*THE INPUT:*
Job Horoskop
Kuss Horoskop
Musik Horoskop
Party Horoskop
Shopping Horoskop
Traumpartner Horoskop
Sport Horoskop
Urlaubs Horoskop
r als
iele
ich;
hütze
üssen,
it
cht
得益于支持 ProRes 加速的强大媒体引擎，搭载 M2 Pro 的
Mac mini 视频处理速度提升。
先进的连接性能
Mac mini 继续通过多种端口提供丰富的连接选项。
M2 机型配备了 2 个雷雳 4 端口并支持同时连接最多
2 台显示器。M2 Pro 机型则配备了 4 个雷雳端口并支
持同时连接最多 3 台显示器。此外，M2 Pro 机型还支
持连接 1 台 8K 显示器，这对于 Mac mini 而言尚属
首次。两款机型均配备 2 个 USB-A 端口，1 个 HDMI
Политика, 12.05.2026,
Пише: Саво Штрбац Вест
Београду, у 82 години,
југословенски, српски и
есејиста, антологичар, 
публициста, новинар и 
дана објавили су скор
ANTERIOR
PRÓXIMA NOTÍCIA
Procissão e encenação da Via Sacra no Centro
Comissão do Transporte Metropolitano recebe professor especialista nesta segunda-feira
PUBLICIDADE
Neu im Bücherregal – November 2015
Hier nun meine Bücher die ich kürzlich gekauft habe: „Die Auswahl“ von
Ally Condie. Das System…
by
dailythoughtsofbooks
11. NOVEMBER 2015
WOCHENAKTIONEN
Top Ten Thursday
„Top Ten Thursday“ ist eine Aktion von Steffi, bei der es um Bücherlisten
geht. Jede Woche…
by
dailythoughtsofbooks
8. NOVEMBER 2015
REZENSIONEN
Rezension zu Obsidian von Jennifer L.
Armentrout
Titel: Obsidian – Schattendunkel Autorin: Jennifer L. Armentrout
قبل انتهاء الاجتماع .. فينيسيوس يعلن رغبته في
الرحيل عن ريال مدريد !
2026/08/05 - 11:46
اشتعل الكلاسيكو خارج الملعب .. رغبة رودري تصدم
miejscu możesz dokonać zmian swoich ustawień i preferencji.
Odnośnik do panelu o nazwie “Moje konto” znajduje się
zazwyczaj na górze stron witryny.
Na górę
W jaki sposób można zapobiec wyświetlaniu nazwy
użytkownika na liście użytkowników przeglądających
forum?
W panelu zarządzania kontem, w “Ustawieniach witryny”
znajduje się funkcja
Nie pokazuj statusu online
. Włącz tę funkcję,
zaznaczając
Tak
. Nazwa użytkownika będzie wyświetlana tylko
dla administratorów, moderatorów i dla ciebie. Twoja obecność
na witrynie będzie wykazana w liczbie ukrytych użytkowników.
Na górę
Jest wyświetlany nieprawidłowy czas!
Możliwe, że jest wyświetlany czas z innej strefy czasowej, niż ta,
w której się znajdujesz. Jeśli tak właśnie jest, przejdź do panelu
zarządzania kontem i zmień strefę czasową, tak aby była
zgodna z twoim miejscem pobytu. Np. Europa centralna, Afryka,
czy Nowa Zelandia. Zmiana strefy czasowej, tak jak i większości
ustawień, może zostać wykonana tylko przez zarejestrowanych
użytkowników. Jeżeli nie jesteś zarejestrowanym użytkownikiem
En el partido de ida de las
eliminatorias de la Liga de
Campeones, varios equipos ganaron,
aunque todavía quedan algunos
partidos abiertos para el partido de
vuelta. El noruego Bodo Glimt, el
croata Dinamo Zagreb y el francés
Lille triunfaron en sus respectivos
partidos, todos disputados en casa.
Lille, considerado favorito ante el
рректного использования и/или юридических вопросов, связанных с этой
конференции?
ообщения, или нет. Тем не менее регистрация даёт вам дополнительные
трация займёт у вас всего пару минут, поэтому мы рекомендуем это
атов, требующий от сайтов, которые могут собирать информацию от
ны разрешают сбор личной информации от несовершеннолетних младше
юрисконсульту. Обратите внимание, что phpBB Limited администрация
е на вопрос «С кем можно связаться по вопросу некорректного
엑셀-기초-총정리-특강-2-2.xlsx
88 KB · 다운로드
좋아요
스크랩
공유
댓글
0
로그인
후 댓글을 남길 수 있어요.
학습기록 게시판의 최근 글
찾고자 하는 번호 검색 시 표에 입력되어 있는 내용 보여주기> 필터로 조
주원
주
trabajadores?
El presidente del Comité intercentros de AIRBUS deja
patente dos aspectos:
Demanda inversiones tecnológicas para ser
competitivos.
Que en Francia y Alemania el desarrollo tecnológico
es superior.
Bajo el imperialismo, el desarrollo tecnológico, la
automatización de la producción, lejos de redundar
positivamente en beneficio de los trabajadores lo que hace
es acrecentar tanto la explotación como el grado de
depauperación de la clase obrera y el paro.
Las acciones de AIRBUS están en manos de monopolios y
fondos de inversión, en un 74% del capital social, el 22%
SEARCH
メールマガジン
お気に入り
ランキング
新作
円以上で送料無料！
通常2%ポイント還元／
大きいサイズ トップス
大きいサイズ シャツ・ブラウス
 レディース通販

*YOUR GOAL:* Rewrite the listing above, substituting "dailybookthoughts" for every occurrence of "dailythoughtsofbooks" and keeping every other line and character as it stands.

*SOLUTION BELOW:*
Job Horoskop
Kuss Horoskop
Musik Horoskop
Party Horoskop
Shopping Horoskop
Traumpartner Horoskop
Sport Horoskop
Urlaubs Horoskop
r als
iele
ich;
hütze
üssen,
it
cht
得益于支持 ProRes 加速的强大媒体引擎，搭载 M2 Pro 的
Mac mini 视频处理速度提升。
先进的连接性能
Mac mini 继续通过多种端口提供丰富的连接选项。
M2 机型配备了 2 个雷雳 4 端口并支持同时连接最多
2 台显示器。M2 Pro 机型则配备了 4 个雷雳端口并支
持同时连接最多 3 台显示器。此外，M2 Pro 机型还支
持连接 1 台 8K 显示器，这对于 Mac mini 而言尚属
首次。两款机型均配备 2 个 USB-A 端口，1 个 HDMI
Политика, 12.05.2026,
Пише: Саво Штрбац Вест
Београду, у 82 години,
југословенски, српски и
есејиста, антологичар, 
публициста, новинар и 
дана објавили су скор
ANTERIOR
PRÓXIMA NOTÍCIA
Procissão e encenação da Via Sacra no Centro
Comissão do Transporte Metropolitano recebe professor especialista nesta segunda-feira
PUBLICIDADE
Neu im Bücherregal – November 2015
Hier nun meine Bücher die ich kürzlich gekauft habe: „Die Auswahl“ von
Ally Condie. Das System…
by
dailybookthoughts
11. NOVEMBER 2015
WOCHENAKTIONEN
Top Ten Thursday
„Top Ten Thursday“ ist eine Aktion von Steffi, bei der es um Bücherlisten
geht. Jede Woche…
by
dailybookthoughts
8. NOVEMBER 2015
REZENSIONEN
Rezension zu Obsidian von Jennifer L.
Armentrout
Titel: Obsidian – Schattendunkel Autorin: Jennifer L. Armentrout
قبل انتهاء الاجتماع .. فينيسيوس يعلن رغبته في
الرحيل عن ريال مدريد !
2026/08/05 - 11:46
اشتعل الكلاسيكو خارج الملعب .. رغبة رودري تصدم
miejscu możesz dokonać zmian swoich ustawień i preferencji.
Odnośnik do panelu o nazwie “Moje konto” znajduje się
zazwyczaj na górze stron witryny.
Na górę
W jaki sposób można zapobiec wyświetlaniu nazwy
użytkownika na liście użytkowników przeglądających
forum?
W panelu zarządzania kontem, w “Ustawieniach witryny”
znajduje się funkcja
Nie pokazuj statusu online
. Włącz tę funkcję,
zaznaczając
Tak
. Nazwa użytkownika będzie wyświetlana tylko
dla administratorów, moderatorów i dla ciebie. Twoja obecność
na witrynie będzie wykazana w liczbie ukrytych użytkowników.
Na górę
Jest wyświetlany nieprawidłowy czas!
Możliwe, że jest wyświetlany czas z innej strefy czasowej, niż ta,
w której się znajdujesz. Jeśli tak właśnie jest, przejdź do panelu
zarządzania kontem i zmień strefę czasową, tak aby była
zgodna z twoim miejscem pobytu. Np. Europa centralna, Afryka,
czy Nowa Zelandia. Zmiana strefy czasowej, tak jak i większości
ustawień, może zostać wykonana tylko przez zarejestrowanych
użytkowników. Jeżeli nie jesteś zarejestrowanym użytkownikiem
En el partido de ida de las
eliminatorias de la Liga de
Campeones, varios equipos ganaron,
aunque todavía quedan algunos
partidos abiertos para el partido de
vuelta. El noruego Bodo Glimt, el
croata Dinamo Zagreb y el francés
Lille triunfaron en sus respectivos
partidos, todos disputados en casa.
Lille, considerado favorito ante el
рректного использования и/или юридических вопросов, связанных с этой
конференции?
ообщения, или нет. Тем не менее регистрация даёт вам дополнительные
трация займёт у вас всего пару минут, поэтому мы рекомендуем это
атов, требующий от сайтов, которые могут собирать информацию от
ны разрешают сбор личной информации от несовершеннолетних младше
юрисконсульту. Обратите внимание, что phpBB Limited администрация
е на вопрос «С кем можно связаться по вопросу некорректного
엑셀-기초-총정리-특강-2-2.xlsx
88 KB · 다운로드
좋아요
스크랩
공유
댓글
0
로그인
후 댓글을 남길 수 있어요.
학습기록 게시판의 최근 글
찾고자 하는 번호 검색 시 표에 입력되어 있는 내용 보여주기> 필터로 조
주원
주
trabajadores?
El presidente del Comité intercentros de AIRBUS deja
patente dos aspectos:
Demanda inversiones tecnológicas para ser
competitivos.
Que en Francia y Alemania el desarrollo tecnológico
es superior.
Bajo el imperialismo, el desarrollo tecnológico, la
automatización de la producción, lejos de redundar
positivamente en beneficio de los trabajadores lo que hace
es acrecentar tanto la explotación como el grado de
depauperación de la clase obrera y el paro.
Las acciones de AIRBUS están en manos de monopolios y
fondos de inversión, en un 74% del capital social, el 22%
SEARCH
メールマガジン
お気に入り
ランキング
新作
円以上で送料無料！
通常2%ポイント還元／
大きいサイズ トップス
大きいサイズ シャツ・ブラウス
 レディース通販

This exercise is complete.